### [YOUR INSTRUCTIONS]
Select every line in the records that contains the word "Dorsch", and copy each of those lines.

★ ★ ★ ★

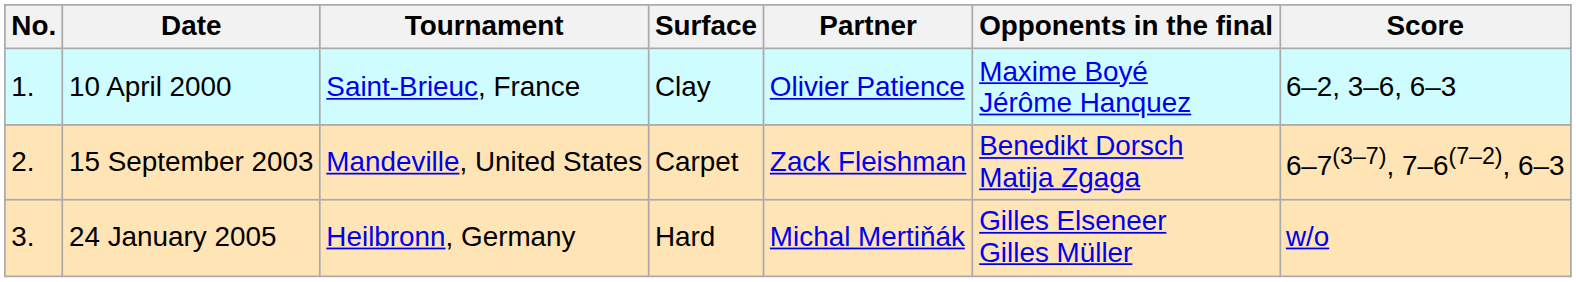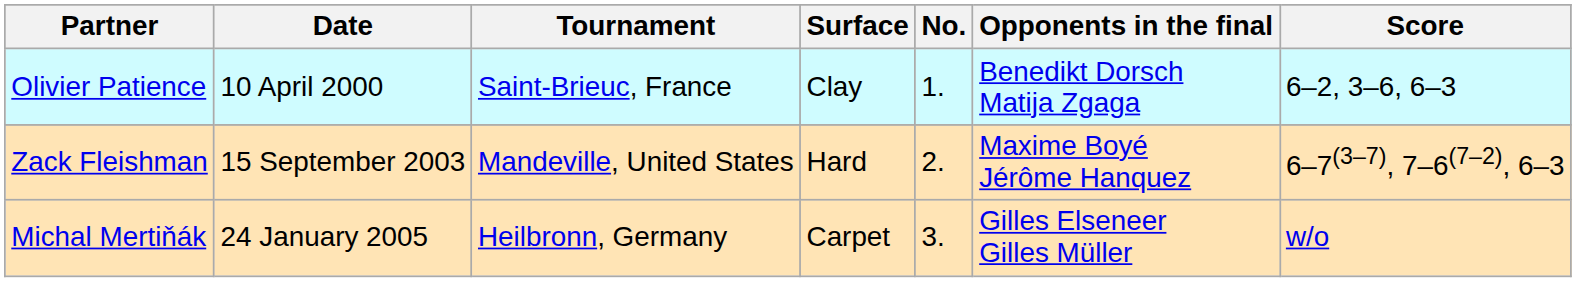columns swapped: No. <-> Partner
10 April 2000 | Opponents in the final: Maxime Boyé Jérôme Hanquez -> Benedikt Dorsch Matija Zgaga
15 September 2003 | Surface: Carpet -> Hard
15 September 2003 | Opponents in the final: Benedikt Dorsch Matija Zgaga -> Maxime Boyé Jérôme Hanquez
24 January 2005 | Surface: Hard -> Carpet
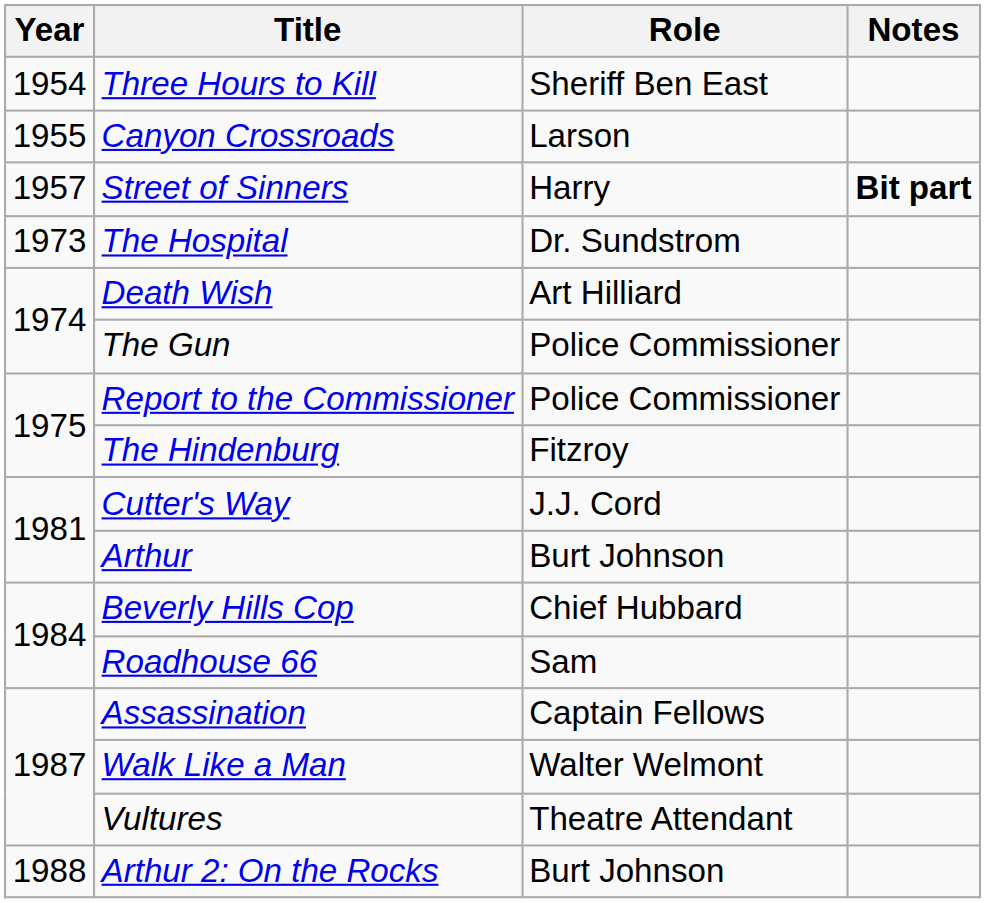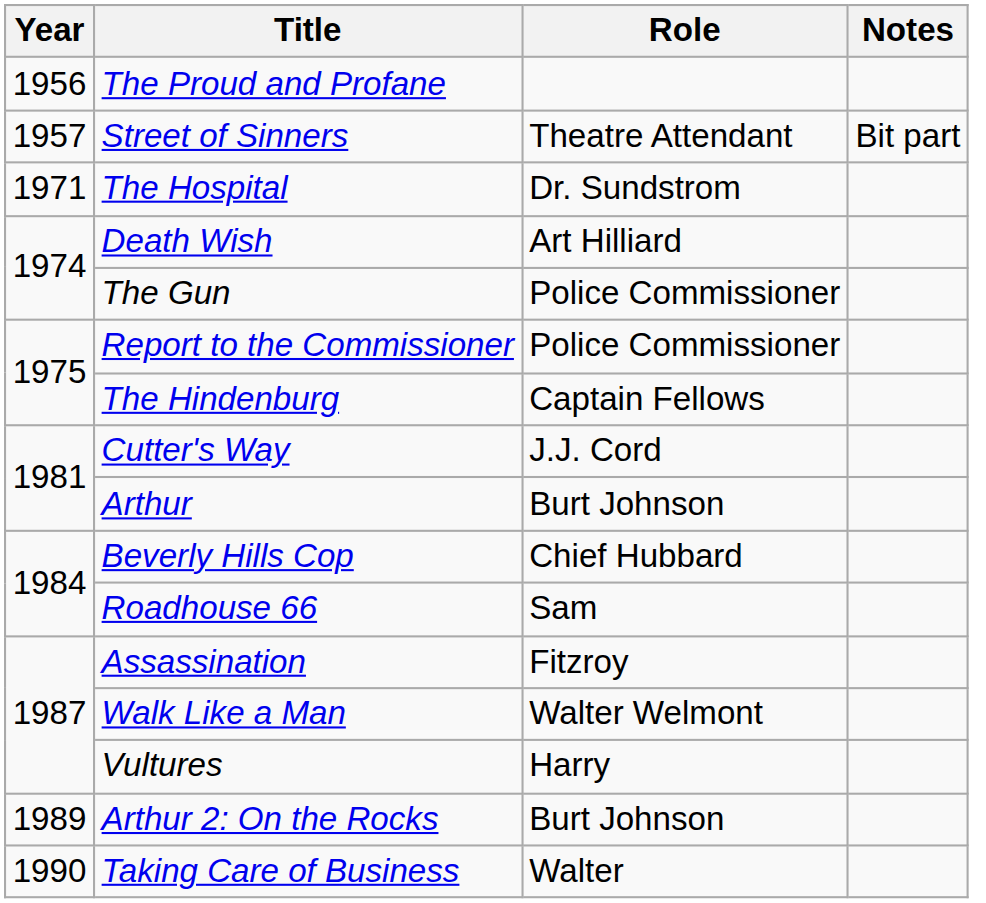- row: 1954 | Three Hours to Kill | Sheriff Ben East
- row: 1955 | Canyon Crossroads | Larson
+ row: 1956 | The Proud and Profane
Street of Sinners | Role: Harry -> Theatre Attendant
Street of Sinners | Notes: bold -> normal
The Hospital | Year: 1973 -> 1971
The Hindenburg | Role: Fitzroy -> Captain Fellows
Assassination | Role: Captain Fellows -> Fitzroy
Vultures | Role: Theatre Attendant -> Harry
Arthur 2: On the Rocks | Year: 1988 -> 1989
+ row: 1990 | Taking Care of Business | Walter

★ ★ ★ ★

### [RESULT]
10 April 2000 | Opponents in the final: Maxime Boyé Jérôme Hanquez -> Benedikt Dorsch Matija Zgaga
15 September 2003 | Opponents in the final: Benedikt Dorsch Matija Zgaga -> Maxime Boyé Jérôme Hanquez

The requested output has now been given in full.